Une bâtisse figée dans la guerre
Le quartier autour du manoir est sinistre : dévasté par les bombes, silencieux, désert. De la fumée s’élève encore entre les ruines. Le manoir lui-même, bien qu’imposant, porte les stigmates du conflit : crépi arraché, ferrures noircies, vitres cassées, volets arrachés, pierres éclatées. Une aile entière semble inhabitable.
Après avoir salué et dissuadé la vieille voisine de rester dans les rues – grâce à un ton militaire ferme et une autorité naturelle – Blanca et Urbano se retrouvent seuls face à l’entrée massive de la demeure. La stratégie à adopter devient un sujet de débat.
Une infiltration réfléchie
Blanca propose deux approches : l’entrée directe, assumée, où ils exigeraient le retour du tableau en usant de la menace d’une dénonciation politique ; ou une tactique plus subtile, où elle irait frapper à la porte principale en prétendant avoir une raison crédible de venir, tandis qu’Urbano tenterait une entrée discrète par l’arrière ou par un soupirail.

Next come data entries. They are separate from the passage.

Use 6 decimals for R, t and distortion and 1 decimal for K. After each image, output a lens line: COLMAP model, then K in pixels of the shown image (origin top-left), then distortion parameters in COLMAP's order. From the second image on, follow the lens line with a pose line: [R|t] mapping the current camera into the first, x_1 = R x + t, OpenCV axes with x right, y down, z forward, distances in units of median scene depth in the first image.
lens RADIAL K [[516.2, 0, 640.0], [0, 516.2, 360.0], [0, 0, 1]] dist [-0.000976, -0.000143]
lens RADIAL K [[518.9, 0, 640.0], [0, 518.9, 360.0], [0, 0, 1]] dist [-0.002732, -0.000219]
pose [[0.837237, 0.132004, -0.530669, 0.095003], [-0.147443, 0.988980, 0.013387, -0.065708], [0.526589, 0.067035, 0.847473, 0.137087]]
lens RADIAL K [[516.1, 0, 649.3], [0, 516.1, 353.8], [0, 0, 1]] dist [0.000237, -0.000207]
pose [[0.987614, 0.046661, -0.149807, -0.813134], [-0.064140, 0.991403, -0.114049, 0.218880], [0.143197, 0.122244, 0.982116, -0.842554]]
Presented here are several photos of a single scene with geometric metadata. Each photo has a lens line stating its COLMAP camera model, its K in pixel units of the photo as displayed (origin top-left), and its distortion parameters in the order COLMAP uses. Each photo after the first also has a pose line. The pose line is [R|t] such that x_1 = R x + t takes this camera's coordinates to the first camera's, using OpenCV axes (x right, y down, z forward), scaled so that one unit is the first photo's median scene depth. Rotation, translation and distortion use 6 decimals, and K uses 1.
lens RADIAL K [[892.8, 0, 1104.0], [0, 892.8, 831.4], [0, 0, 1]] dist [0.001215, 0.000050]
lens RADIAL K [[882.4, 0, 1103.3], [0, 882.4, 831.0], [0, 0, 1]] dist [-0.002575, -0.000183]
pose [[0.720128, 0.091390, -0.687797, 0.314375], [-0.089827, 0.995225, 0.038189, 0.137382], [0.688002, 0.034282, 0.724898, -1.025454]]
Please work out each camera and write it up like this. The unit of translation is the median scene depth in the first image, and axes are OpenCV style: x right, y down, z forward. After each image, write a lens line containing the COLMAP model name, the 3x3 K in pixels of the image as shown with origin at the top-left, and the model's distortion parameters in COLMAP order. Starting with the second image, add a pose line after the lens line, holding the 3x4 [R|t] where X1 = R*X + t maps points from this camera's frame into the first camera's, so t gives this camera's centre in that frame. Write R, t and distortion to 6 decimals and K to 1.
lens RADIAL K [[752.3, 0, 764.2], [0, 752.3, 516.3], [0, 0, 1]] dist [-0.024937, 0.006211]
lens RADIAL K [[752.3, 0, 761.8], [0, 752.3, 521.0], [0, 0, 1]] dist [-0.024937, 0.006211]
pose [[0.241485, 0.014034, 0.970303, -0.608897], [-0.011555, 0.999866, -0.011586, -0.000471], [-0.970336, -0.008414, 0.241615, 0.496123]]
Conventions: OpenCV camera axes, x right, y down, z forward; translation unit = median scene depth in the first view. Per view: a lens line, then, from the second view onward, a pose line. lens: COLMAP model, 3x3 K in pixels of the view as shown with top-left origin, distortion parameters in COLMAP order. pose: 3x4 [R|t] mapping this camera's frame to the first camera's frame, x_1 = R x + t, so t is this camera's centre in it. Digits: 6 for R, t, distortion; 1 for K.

Urbano opte pour la seconde solution. La confrontation directe risquerait de faire fuir les occupants ou de déclencher une réaction violente. Le plan est donc simple : Blanca joue le rôle de l’intermédiaire cultivée, conservatrice du Prado, au passé légitime auprès des mécènes. Pendant ce temps, Urbano contourne le bâtiment pour chercher un point d’entrée plus discret.
Deux soupiraux en mauvais état sont repérés à proximité. Ils pourraient mener aux caves du manoir. Le bâtiment semble fragile, l’intérieur peut-être dangereux, mais le besoin d’agir est urgent.
Le tableau de Pickman est ici. Et ses nouveaux propriétaires ne doivent pas avoir conscience du poids qu’ils détiennent entre leurs murs.